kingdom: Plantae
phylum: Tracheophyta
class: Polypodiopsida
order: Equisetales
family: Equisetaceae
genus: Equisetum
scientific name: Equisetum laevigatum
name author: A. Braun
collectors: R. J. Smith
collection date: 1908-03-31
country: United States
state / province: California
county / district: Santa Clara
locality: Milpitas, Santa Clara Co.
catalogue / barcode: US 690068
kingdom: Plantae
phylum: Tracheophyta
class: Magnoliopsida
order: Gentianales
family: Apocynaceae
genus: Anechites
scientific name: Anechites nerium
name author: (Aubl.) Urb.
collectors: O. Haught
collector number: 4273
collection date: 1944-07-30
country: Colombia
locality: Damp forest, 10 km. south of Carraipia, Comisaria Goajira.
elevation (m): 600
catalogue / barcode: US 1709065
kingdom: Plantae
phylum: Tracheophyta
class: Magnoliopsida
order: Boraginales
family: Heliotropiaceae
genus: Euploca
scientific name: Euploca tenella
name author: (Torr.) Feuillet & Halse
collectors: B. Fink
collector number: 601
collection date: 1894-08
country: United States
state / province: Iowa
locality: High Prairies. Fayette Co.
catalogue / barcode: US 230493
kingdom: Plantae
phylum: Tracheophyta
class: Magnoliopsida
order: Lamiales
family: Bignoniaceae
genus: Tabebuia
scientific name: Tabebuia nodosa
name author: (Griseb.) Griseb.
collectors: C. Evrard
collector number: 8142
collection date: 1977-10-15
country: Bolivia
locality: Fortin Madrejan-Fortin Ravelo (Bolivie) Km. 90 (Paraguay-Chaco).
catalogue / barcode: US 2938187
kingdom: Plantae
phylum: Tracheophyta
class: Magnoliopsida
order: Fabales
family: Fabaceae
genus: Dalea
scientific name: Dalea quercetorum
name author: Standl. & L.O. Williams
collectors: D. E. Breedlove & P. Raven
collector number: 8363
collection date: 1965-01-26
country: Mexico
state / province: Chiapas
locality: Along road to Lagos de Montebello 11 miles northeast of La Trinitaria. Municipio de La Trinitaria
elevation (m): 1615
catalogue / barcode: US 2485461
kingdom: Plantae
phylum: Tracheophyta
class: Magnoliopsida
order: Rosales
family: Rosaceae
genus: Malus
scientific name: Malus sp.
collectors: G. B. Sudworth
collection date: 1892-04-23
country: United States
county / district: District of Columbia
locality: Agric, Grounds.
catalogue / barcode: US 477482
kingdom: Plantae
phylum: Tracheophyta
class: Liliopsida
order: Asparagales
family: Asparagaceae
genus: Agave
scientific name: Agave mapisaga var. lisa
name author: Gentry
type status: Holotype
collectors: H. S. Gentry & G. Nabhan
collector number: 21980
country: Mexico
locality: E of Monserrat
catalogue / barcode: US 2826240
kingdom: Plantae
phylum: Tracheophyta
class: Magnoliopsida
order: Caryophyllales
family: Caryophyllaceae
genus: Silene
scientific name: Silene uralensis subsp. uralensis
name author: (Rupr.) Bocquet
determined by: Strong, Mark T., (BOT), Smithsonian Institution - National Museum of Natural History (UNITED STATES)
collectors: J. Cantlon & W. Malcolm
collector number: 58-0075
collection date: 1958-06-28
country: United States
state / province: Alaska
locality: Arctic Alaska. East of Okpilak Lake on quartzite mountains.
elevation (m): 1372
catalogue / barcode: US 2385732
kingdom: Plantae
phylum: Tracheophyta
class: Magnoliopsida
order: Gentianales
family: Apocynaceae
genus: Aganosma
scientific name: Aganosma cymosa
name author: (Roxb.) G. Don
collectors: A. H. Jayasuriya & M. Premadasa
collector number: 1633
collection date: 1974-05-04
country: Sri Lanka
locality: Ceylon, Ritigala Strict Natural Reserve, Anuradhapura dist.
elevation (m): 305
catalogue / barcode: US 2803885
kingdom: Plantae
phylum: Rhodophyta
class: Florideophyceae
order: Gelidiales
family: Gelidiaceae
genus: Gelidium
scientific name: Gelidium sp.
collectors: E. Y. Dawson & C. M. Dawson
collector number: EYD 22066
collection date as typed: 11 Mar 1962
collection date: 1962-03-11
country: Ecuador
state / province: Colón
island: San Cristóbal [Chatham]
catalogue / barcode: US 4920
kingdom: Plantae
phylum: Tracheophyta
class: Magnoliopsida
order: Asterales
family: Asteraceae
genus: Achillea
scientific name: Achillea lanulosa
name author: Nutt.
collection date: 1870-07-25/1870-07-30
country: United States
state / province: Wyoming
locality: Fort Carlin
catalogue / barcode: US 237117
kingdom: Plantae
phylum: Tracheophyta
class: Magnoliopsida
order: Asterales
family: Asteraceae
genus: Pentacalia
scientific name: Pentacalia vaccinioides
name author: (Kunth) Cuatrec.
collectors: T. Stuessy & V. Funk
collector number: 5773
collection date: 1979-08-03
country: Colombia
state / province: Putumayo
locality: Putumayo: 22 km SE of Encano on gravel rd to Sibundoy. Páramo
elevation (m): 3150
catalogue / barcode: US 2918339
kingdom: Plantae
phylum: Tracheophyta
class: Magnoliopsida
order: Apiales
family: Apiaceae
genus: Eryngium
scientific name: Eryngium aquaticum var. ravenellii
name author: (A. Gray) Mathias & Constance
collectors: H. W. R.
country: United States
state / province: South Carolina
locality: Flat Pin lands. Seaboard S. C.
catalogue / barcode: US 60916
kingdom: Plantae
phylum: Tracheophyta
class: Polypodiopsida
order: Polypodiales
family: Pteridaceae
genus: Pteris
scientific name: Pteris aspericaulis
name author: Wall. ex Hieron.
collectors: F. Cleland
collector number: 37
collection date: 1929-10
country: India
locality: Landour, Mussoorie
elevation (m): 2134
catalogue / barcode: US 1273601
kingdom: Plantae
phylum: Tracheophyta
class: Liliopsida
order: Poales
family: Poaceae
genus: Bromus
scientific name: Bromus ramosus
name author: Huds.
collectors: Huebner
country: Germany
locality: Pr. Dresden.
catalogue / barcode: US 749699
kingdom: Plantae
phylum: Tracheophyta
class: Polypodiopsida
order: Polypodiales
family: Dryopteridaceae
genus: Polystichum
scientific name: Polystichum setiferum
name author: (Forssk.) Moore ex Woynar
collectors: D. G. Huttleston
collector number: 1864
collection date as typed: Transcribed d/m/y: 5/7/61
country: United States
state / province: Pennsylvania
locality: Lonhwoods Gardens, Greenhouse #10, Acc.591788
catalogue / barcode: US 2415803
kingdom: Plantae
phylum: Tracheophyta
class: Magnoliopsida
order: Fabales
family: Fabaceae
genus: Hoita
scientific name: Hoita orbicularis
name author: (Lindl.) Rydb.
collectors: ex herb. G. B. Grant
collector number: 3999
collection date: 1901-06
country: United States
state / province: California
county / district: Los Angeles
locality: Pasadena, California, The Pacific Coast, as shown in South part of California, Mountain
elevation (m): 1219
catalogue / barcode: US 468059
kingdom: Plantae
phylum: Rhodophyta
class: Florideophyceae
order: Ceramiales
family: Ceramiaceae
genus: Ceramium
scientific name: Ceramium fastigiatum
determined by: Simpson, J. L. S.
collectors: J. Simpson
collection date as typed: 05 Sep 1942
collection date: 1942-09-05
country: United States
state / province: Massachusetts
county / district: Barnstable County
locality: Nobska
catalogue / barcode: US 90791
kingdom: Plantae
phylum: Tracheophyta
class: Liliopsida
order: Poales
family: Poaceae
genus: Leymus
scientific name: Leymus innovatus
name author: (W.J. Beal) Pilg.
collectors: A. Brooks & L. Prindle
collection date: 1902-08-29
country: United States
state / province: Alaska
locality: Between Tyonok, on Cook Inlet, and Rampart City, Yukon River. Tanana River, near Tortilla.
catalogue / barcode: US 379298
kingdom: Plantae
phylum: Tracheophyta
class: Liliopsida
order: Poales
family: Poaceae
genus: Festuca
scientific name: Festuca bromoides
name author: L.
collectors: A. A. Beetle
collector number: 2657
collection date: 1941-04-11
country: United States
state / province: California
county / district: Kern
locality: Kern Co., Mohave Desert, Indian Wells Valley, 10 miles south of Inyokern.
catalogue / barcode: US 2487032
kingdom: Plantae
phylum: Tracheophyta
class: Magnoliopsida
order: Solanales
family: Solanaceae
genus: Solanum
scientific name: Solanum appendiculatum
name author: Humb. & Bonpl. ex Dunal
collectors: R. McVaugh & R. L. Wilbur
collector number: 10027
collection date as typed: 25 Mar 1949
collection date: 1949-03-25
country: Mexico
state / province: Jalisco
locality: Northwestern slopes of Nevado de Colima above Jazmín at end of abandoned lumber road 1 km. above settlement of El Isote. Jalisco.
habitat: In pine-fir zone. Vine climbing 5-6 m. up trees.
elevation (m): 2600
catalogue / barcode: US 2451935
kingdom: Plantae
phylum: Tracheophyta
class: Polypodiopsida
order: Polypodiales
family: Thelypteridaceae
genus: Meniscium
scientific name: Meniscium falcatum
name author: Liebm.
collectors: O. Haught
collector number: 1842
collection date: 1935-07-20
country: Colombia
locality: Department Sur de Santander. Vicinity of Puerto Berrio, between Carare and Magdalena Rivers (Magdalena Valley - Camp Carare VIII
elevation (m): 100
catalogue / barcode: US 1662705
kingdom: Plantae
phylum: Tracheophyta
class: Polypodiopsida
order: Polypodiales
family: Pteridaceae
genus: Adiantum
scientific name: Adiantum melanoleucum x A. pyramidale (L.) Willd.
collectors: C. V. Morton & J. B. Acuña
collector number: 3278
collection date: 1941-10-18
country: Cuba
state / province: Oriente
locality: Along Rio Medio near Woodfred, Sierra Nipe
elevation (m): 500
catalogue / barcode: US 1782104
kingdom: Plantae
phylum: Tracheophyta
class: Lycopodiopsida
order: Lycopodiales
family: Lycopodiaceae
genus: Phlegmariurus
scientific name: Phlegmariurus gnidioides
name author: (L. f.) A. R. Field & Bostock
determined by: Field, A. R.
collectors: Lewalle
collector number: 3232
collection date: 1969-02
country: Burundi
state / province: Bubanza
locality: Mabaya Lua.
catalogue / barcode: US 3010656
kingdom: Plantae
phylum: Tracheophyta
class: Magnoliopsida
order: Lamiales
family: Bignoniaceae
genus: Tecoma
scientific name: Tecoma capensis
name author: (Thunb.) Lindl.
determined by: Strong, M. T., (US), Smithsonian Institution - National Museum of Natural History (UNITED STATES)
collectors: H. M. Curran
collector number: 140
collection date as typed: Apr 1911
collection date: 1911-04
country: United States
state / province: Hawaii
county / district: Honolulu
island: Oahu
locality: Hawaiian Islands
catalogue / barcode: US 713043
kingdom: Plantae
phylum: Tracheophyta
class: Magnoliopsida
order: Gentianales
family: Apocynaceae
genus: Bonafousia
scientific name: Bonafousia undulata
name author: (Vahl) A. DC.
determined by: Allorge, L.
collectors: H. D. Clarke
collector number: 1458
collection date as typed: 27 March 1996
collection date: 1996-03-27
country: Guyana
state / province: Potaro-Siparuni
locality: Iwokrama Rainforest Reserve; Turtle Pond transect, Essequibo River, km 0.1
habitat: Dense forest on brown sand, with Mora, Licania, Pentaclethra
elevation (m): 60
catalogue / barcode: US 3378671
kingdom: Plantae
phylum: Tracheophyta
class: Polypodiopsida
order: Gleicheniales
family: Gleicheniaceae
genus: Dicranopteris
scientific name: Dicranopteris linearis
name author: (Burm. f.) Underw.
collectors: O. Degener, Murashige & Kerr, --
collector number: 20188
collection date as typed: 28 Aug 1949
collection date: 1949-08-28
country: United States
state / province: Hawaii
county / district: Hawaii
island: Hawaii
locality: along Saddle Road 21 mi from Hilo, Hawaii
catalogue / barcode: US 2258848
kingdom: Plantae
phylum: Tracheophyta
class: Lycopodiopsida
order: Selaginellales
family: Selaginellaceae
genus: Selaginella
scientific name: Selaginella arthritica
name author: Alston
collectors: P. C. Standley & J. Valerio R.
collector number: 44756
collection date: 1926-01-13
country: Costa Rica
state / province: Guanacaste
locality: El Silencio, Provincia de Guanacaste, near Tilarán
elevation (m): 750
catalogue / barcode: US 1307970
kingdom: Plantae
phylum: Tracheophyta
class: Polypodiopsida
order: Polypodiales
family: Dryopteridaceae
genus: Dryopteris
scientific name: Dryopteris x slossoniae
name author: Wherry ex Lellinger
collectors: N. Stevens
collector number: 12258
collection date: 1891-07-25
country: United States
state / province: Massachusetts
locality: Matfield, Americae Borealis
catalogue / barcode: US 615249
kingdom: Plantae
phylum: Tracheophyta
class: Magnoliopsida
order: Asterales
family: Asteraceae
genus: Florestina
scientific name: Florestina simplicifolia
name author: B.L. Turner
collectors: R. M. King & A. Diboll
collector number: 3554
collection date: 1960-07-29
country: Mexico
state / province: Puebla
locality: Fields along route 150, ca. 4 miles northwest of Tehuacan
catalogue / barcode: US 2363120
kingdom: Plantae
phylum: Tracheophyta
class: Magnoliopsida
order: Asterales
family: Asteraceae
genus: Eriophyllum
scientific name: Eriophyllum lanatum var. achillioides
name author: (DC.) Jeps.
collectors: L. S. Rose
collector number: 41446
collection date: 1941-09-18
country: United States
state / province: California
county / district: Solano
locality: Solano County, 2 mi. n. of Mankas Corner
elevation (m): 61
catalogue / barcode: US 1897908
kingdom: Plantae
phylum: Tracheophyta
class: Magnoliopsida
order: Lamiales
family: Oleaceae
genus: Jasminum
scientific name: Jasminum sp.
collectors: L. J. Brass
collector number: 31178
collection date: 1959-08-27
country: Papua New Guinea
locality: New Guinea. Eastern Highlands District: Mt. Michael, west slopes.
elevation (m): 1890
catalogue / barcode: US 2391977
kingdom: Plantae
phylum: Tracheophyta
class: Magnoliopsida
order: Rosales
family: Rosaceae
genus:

Exercise brief =>
Return the stretch of lines from the one containing "genus: Dryopteris" through the one containing "genus: Florestina", copying each line word for word.

Problem solution =>
genus: Dryopteris
scientific name: Dryopteris x slossoniae
name author: Wherry ex Lellinger
collectors: N. Stevens
collector number: 12258
collection date: 1891-07-25
country: United States
state / province: Massachusetts
locality: Matfield, Americae Borealis
catalogue / barcode: US 615249
kingdom: Plantae
phylum: Tracheophyta
class: Magnoliopsida
order: Asterales
family: Asteraceae
genus: Florestina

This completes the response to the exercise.